Top five historical figures who either have appeared or should appear on Doctor Who
- Thomas More. I think this would be quite, quite, brilliant.
- Wolfram von Eschenbach. Because I am a shameless fangirl (I think that the Sängerwettstreit on the Wartburg would actually be an awesome setting for a Doctor Who story. You could bring Klinsor the magician - or Sekrit Alien! - into it, too)*
- Mary Queen of Scots. Possibly explaining that what actually happened to Bothwell at the Kirk o' Field was somewhat more complicated, and perhaps involved clockwork robots as well as Darnley.
- Jane Austen.
- Richard Burton. The explorer/ diplomat/ rogue, not the actor.
* There's a vernacular life of S Elisabeth of Thüringia which maintains that Klingsor was there - and prophesied her birth - so there...
five favourite saints
- Elisabeth of Thuringia. Partly this is just a result of the fact that we have some fairly genuine eye-witness accounts of Elisabeth which have not been through the hagiographic sausage machine (er, if you know what I mean), but she does come over as a vivid and attractive personality, to an unusual extent. I like her for her passionate concern for justice and the marginalised (she had a concept analagous to fair trade, which shows a keener eye for the wider patterns of society than you might expect in the thirteenth century) and, which makes a great change for the general run of mediaeval hagiography, she and her husband seem to have been genuinely and passionately in love with each other (her in-laws-to-be went off the idea of the marriage after her father's powerbase crumbled, but Ludwig seems to have insisted that he would marry her or no-one, and apparently she used to annoy the court by running out to meet him when he returned from journeys, and they used to talk to each other at feasts, which is apparently a breach of protocol); and she battled, eventually mostly successfully, to lead a life of practical charity and poverty (though it might have helped if she'd learned to cook first; she ran a hospital, but while everyone agreed she was very good with children, she had an annoying habit of burning the soup). I like Elisabeth; too often saints come across as cardboard cut-outs (which I think is the fault of the hagiographers, not the saints), but she feels like a real person. The story about the miraculous basket of roses isn't authentically part of her legend, though, but belongs to Elizabeth of Portugal, and it's rather unfair to Ludwig that it got attached to her, as it's impossible to believe that he would have threatened to beat her for giving food to the poor.

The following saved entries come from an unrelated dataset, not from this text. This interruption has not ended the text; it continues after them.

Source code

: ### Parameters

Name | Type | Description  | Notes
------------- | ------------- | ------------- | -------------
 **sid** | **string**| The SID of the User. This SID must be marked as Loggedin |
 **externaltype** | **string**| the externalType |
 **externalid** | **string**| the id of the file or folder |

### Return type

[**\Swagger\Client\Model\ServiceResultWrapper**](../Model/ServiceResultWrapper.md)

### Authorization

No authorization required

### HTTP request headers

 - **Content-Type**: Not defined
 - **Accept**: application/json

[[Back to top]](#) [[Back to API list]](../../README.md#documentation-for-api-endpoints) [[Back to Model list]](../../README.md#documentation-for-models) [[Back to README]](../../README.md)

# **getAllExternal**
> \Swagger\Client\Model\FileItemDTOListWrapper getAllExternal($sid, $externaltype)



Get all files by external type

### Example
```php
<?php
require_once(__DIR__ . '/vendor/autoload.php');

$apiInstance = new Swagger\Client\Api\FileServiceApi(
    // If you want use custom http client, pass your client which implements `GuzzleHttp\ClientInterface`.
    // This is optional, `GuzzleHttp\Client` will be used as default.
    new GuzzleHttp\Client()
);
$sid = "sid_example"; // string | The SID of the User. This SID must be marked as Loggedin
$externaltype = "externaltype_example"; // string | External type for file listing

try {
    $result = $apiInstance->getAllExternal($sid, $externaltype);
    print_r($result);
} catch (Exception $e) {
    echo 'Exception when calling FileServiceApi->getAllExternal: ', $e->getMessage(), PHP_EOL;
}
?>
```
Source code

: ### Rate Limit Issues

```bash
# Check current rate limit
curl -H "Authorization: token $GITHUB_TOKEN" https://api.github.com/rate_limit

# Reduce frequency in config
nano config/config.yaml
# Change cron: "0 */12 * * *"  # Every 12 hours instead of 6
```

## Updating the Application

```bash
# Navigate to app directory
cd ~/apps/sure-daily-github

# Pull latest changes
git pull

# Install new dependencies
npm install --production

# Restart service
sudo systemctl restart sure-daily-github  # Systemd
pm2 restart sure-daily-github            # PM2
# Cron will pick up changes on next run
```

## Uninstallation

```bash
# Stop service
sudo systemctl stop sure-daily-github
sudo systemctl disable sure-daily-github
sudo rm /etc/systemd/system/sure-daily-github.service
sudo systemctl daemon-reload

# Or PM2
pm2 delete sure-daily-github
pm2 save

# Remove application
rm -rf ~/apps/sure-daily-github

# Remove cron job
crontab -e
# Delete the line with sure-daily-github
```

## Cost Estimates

- Dominic. I had a vocation experience connected with reading the life of Dominic, and the account of him as, basically, a frustrated grad student, so I possibly over-identify. Also, he did theology down the pub (the story of his first dialogue with, and conversion of, a Cathar, took place in an inn, while there's a miracle story about him providing wine for a convent of nuns). Anyway, I like the Dominicans: the commitment to good theology as preached and practiced outside academia, the concern with social justice, and the bad puns.
- Julian of Norwich. Admittedly, she's not been canonised by the Roman Church, but she is in the Anglican calendar, deservedly. A wonderfully perceptive, loving, sane, theological writer with an absolute focus on God's love, and a very positive attitude to creation and to humanity. (As always, I am keen on people with a strong focus on the Incarnation and an attitude to the body which is not one of hatred and fear).
- Wilfred. Even if this is probably unduly influenced by Kipling. The Church of England could do with some more tough bishops who get on well with people outside the church, I feel.
- Mary Magdalen. No, she wasn't the woman taken in adultery, and she wasn't the woman who anointed Jesus either. She was obviously a close friend and supporter of Jesus and, above all, she was the 'apostle of the apostles' and the first witness of the resurrection. Which is quite enough to make her worth celebrating (and a good precedent for the ministry of women, incidentally).